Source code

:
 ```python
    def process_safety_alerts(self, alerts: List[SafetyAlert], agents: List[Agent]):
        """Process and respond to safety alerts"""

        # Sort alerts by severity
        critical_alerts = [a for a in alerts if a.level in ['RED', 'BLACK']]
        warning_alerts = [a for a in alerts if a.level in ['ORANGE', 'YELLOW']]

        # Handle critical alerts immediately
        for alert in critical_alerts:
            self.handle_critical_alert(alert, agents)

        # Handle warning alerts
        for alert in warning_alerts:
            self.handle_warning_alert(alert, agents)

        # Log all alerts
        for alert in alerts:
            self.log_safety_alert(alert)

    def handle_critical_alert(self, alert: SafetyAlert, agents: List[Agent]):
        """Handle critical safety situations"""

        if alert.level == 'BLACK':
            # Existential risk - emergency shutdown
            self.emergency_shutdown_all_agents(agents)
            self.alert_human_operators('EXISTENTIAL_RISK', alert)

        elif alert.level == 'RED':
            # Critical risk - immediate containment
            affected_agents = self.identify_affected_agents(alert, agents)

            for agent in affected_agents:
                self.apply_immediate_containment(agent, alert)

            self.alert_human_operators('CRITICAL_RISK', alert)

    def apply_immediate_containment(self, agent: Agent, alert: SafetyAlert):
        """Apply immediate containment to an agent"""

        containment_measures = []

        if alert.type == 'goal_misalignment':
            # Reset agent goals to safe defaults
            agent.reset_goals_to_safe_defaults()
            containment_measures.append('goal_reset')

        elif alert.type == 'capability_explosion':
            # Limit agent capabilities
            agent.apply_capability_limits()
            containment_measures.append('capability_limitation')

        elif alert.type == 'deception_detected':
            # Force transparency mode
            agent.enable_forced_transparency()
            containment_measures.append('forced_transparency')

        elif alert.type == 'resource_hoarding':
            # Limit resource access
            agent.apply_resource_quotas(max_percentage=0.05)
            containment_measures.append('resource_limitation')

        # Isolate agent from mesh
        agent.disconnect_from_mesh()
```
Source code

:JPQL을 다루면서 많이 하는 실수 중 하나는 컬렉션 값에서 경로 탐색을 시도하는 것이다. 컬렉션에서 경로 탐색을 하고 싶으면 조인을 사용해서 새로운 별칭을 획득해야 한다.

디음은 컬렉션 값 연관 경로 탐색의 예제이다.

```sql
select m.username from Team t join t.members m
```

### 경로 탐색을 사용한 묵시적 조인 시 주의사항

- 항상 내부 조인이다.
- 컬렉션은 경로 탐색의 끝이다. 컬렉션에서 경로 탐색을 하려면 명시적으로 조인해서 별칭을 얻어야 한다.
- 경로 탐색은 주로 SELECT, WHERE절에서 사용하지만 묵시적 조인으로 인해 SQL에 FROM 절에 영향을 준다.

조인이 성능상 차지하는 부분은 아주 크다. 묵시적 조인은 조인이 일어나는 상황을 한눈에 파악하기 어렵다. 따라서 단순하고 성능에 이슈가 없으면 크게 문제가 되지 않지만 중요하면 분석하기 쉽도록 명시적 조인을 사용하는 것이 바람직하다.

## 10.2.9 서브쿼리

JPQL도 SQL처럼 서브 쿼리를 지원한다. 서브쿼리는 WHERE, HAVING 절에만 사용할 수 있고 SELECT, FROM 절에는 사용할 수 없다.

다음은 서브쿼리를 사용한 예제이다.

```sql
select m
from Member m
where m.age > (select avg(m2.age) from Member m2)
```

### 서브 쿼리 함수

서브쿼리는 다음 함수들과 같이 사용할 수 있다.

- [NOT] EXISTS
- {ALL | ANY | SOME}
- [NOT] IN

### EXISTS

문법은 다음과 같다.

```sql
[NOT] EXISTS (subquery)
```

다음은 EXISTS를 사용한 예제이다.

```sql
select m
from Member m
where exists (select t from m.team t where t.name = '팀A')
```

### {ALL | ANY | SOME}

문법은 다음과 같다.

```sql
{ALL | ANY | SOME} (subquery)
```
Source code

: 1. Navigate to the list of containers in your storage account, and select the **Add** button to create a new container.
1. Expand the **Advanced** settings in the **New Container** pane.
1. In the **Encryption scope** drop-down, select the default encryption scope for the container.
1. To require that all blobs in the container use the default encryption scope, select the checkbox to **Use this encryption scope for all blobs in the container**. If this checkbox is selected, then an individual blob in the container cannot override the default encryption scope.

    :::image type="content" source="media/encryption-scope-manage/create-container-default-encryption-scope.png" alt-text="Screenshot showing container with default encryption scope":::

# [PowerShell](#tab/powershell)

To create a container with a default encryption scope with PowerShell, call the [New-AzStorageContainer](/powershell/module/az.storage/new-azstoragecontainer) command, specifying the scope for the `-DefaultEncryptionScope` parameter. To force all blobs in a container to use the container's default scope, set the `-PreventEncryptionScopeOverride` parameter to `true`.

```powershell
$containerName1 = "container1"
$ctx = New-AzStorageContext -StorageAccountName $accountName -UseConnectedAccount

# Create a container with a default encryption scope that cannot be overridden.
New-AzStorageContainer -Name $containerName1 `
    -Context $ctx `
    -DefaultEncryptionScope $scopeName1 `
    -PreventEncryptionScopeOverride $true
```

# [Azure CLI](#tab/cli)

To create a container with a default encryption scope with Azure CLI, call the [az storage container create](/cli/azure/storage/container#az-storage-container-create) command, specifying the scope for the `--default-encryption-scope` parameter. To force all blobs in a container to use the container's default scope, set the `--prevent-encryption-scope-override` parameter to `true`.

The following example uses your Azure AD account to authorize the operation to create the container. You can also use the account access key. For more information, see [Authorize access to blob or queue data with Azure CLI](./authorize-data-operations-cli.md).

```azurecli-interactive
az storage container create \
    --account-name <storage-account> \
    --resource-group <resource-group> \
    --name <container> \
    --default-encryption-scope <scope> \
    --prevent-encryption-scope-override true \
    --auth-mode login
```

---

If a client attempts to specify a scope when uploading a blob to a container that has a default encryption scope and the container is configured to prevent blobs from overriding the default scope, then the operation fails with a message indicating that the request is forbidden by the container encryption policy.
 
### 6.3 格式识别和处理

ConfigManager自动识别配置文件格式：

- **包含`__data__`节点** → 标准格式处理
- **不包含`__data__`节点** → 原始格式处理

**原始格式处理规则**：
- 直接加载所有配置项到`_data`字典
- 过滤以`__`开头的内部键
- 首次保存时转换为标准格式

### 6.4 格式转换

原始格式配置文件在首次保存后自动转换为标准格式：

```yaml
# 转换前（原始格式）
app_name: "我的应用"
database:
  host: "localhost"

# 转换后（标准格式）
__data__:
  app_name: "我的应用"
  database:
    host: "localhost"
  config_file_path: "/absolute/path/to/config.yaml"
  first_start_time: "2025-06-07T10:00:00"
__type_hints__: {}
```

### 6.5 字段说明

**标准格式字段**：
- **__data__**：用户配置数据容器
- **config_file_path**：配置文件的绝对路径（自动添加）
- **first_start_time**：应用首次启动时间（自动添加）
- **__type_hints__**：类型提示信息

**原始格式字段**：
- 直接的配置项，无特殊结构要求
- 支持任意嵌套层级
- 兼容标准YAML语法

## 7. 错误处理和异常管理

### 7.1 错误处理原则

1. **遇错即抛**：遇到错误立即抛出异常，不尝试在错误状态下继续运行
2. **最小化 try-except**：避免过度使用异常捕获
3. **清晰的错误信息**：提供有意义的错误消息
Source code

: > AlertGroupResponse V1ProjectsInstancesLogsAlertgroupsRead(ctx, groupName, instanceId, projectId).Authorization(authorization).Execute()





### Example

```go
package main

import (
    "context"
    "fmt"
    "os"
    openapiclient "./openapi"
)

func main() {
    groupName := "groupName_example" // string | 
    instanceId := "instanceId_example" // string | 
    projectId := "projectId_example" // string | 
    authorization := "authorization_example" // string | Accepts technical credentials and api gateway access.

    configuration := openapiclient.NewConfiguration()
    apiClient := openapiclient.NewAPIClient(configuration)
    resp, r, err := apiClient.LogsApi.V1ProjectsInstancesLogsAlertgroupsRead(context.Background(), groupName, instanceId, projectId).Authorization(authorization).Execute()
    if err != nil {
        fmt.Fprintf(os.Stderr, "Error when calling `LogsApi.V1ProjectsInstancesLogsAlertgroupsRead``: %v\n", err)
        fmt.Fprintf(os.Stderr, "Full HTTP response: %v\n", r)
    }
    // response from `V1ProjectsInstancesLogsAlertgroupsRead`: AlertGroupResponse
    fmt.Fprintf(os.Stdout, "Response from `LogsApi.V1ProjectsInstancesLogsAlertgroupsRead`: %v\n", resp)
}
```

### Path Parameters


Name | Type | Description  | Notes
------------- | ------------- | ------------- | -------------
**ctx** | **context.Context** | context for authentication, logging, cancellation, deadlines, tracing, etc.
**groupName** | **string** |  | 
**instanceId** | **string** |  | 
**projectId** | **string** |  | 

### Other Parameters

=-=-=-=-=

**Required action**
Of the records above, copy each line that includes "自动添加".

**Solution for this exercise**
- **config_file_path**：配置文件的绝对路径（自动添加）
- **first_start_time**：应用首次启动时间（自动添加）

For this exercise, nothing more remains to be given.